Fellowship location: Broad Institute of MIT and Harvard, 75 Ames Street, Cambridge, MA 02142
David R. Liu Lab

Summary of the project: Ataxia-Telangiectasia (A-T), is an untreatable disease caused by mutations in ATM gene, and can affect 1 in 40,000 births. A-T manifests as early onset neurological decline, profound immunodeficiency, and cancer. Patients have an average life expectancy of 25 years, a figure that has not changed since the 1950s. A recent set of precision gene-editing technologies have the potential to introduce genetic corrections of different sizes, while preserving the regulation of the gene expression. We hypothesize that ATM functionality can be rescued in vivo, with our goal to develop preclinical precision gene editing strategies and delivery methods for potentially curing A-T, a major unmet medical need.

Lauriane LEMELLE

Title of the project: Investigating the role of Hippo/YAP1 pathway during neuroblastoma’s metabolic reprogramming

Current place of work: Pediatric Oncology Center SIREDO, Institut Curie, 26 rue d’Ulm 75005 Paris.

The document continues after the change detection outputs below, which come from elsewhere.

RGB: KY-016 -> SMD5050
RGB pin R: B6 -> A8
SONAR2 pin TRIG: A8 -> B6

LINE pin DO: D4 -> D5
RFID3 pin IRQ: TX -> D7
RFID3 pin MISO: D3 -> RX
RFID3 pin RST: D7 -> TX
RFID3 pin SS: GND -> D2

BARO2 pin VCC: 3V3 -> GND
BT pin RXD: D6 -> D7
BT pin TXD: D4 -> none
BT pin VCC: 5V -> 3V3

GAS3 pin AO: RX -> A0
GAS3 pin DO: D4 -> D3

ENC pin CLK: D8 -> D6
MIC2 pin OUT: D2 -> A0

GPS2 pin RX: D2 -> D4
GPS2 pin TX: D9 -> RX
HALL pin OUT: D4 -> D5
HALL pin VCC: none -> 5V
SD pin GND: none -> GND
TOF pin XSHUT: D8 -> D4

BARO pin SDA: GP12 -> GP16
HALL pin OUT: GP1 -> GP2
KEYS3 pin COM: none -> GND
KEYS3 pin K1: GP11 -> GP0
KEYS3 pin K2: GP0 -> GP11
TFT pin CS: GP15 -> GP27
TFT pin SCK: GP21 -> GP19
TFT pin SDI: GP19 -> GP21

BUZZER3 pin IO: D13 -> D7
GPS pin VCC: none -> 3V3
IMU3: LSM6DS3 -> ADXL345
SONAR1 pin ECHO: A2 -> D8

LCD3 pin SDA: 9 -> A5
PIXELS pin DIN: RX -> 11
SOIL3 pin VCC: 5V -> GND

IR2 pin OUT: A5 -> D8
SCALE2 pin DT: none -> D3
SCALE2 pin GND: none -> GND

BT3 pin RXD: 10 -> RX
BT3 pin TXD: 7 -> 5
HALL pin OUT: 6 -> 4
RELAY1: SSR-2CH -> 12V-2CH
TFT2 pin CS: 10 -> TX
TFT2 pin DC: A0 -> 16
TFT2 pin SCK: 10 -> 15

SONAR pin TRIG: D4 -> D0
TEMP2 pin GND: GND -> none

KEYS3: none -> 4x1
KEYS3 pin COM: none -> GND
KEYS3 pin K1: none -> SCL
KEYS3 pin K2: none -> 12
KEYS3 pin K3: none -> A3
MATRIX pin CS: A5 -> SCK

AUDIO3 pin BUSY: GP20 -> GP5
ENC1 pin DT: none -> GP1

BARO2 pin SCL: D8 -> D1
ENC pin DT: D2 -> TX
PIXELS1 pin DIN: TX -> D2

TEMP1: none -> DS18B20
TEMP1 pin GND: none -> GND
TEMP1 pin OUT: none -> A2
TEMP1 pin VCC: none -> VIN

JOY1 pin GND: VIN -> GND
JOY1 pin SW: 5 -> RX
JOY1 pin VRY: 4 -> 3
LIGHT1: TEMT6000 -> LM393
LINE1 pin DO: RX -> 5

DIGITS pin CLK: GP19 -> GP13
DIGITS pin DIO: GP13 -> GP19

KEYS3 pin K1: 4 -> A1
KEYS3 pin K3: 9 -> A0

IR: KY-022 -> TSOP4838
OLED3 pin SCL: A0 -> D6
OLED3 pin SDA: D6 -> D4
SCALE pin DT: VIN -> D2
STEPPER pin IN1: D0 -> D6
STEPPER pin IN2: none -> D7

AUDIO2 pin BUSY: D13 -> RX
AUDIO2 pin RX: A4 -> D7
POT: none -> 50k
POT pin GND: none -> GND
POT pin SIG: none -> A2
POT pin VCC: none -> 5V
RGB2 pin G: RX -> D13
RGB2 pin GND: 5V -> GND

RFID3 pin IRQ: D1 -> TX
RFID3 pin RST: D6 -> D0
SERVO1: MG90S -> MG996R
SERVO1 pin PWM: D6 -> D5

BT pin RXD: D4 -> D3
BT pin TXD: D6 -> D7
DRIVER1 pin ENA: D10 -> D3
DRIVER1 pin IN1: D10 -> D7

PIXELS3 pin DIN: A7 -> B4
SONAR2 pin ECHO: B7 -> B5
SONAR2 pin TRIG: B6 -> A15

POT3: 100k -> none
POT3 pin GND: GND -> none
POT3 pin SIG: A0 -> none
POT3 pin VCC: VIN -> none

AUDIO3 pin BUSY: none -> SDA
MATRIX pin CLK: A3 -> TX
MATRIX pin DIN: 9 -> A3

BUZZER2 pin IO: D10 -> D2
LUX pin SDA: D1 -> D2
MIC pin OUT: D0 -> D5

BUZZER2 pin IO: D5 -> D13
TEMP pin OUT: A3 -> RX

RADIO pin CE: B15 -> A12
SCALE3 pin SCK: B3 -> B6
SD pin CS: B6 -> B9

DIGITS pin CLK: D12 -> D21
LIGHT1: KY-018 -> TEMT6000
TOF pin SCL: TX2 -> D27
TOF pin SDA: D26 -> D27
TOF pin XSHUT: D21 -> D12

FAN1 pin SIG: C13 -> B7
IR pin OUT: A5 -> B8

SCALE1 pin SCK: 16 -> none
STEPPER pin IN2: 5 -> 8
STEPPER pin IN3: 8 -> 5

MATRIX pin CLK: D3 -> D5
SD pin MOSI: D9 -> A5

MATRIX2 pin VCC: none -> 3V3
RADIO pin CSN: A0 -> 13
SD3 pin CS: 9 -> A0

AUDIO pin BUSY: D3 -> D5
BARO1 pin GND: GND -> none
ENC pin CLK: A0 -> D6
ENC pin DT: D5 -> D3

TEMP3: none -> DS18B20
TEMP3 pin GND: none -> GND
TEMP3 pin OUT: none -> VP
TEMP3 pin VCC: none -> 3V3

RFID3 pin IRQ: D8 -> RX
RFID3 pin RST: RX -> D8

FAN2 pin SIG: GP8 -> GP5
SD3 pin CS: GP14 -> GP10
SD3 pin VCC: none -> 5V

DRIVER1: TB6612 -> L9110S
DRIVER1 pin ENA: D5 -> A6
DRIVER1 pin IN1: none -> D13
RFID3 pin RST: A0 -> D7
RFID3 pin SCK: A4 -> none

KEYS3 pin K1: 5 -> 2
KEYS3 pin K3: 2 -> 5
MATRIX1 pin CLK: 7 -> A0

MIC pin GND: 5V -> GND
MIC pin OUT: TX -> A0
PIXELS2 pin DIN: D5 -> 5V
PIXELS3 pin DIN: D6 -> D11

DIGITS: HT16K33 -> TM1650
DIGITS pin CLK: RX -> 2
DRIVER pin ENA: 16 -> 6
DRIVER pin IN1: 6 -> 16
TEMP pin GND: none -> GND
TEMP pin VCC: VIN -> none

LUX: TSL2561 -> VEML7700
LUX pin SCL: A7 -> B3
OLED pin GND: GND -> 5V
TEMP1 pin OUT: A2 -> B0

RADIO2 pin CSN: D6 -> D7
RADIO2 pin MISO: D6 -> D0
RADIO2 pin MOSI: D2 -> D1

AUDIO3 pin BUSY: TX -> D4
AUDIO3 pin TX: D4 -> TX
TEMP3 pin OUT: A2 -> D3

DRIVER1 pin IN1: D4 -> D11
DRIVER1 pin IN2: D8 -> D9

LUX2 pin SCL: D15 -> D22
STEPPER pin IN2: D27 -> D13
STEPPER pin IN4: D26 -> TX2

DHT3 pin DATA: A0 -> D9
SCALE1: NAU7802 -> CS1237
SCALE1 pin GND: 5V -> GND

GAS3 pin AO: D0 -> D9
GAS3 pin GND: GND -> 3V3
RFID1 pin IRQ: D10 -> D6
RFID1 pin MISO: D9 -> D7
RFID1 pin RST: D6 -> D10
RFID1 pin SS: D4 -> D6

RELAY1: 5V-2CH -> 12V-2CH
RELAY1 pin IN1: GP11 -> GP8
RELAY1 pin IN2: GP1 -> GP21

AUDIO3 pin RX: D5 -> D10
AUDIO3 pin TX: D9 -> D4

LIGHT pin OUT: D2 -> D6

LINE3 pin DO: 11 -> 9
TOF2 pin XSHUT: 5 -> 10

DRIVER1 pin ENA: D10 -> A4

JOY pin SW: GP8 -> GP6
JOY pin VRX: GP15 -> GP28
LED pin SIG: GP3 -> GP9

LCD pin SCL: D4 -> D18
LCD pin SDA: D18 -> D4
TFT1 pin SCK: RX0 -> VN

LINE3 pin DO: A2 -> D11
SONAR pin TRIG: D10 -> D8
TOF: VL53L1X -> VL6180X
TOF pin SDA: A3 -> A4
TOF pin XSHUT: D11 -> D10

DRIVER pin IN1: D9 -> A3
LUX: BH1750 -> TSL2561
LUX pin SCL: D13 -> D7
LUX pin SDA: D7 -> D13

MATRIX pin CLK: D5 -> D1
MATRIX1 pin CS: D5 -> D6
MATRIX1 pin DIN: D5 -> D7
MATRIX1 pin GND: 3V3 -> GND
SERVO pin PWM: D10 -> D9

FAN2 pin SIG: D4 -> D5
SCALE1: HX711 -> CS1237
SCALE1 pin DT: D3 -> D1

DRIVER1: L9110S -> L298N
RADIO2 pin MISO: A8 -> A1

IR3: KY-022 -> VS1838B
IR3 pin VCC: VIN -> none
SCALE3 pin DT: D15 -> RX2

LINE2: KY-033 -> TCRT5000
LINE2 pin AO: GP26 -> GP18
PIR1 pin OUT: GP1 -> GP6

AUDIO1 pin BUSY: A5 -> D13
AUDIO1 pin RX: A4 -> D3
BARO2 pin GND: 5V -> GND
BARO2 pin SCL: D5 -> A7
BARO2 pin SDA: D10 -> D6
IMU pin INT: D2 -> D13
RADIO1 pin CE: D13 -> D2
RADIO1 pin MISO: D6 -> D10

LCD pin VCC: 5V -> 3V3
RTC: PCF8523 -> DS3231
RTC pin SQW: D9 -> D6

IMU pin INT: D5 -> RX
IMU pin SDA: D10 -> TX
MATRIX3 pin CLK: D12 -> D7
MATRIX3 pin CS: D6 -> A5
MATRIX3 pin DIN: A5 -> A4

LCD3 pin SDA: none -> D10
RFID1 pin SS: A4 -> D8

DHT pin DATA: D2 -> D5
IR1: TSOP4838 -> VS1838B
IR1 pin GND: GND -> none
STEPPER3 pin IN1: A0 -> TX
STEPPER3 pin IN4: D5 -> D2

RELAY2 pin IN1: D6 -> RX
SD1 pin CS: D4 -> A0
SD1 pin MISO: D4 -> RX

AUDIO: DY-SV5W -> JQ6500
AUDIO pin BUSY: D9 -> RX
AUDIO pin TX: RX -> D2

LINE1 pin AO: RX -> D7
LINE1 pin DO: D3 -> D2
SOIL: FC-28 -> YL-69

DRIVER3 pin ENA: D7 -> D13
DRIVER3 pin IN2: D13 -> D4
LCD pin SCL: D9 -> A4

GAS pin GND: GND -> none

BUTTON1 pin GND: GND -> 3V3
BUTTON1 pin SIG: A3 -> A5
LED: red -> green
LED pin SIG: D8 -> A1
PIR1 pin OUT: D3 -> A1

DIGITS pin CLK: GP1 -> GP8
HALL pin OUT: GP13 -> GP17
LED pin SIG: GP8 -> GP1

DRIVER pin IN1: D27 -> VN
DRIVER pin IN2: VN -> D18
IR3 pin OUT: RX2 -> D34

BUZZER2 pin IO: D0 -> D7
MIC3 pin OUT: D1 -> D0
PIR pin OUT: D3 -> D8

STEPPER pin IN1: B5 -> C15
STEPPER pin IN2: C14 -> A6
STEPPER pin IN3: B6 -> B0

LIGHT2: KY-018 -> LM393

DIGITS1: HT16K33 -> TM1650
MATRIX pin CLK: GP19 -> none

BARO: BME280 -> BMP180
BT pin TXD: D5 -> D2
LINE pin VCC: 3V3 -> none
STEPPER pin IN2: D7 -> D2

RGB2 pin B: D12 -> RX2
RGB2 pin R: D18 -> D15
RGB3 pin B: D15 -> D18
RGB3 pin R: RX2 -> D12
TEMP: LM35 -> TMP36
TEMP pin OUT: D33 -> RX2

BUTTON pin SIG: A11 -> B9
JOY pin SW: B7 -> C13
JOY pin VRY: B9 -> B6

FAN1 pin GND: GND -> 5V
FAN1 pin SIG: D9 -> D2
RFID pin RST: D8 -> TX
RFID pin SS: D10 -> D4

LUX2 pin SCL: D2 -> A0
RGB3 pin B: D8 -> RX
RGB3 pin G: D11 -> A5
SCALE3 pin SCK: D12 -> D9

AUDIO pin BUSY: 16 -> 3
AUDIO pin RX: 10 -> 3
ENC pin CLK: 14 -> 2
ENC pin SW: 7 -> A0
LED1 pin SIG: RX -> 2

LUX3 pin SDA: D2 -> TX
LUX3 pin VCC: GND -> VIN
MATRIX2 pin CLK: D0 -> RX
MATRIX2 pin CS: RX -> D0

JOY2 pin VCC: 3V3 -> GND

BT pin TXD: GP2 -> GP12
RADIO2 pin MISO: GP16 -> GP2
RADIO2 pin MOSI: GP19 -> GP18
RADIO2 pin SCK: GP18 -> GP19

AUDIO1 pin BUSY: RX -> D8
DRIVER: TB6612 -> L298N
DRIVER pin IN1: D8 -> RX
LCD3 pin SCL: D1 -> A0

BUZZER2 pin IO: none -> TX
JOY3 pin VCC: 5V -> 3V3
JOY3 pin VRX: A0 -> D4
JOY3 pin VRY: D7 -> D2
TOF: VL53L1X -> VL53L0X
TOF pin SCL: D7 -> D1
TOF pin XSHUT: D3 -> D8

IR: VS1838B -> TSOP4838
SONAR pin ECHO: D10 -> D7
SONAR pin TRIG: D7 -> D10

Fellowship location: Pr Franco Locatelli lab, supervisor Dr Angela Di Giannatale, Ospedale Pediatrico Bambino Gesu, Roma

Summary of the project: Neuroblastoma (NB) is the most commonly extra-cranial solid tumor in children. Despite intensive multimodal therapy, patients with high-risk and relapsed NB face a poor prognosis. Therefore, the understanding of mechanisms involved in aggressiveness and dissemination is fundamental in order to develop new therapeutic approaches. YAP1, a downstream effector of the Hippo pathway, has been reported to be a prognostic factor in many tumors, including pediatric cancers such as NB. Indeed, it has been demonstrated that YAP1 contributes to cell identity, tumor initiation, metastasis, angiogenesis, and resistance to chemotherapy. Specifically, YAP1 transcription activity has been showed to be increased in high-risk and relapsed NB suggesting its potential role in tumor’s aggressiveness. Among its different functions, YAP1 is involved in glucose metabolism both in normal and cancerous cells. Recent researches have shown that YAP1 is able to regulate the expression of glucose transporter of the GLUT family. The role of YAP1 in metabolic activity is little known in NB and thus a deeper study of this aspect could lead to the identification of therapeutic targets. In this work I will investigate the expression of YAP1 and GLUT transporters in NB cell lines and tissues and explore the down-stream interactors of YAP1, which are involved in metabolism. I will study the role of YAP1 in NB metabolism and if YAP1 could modulate exosomes release and content. Lastly, I will explore the potential prognostic value of circulating exosomes as metabolic related disease biomarkers in NB patients.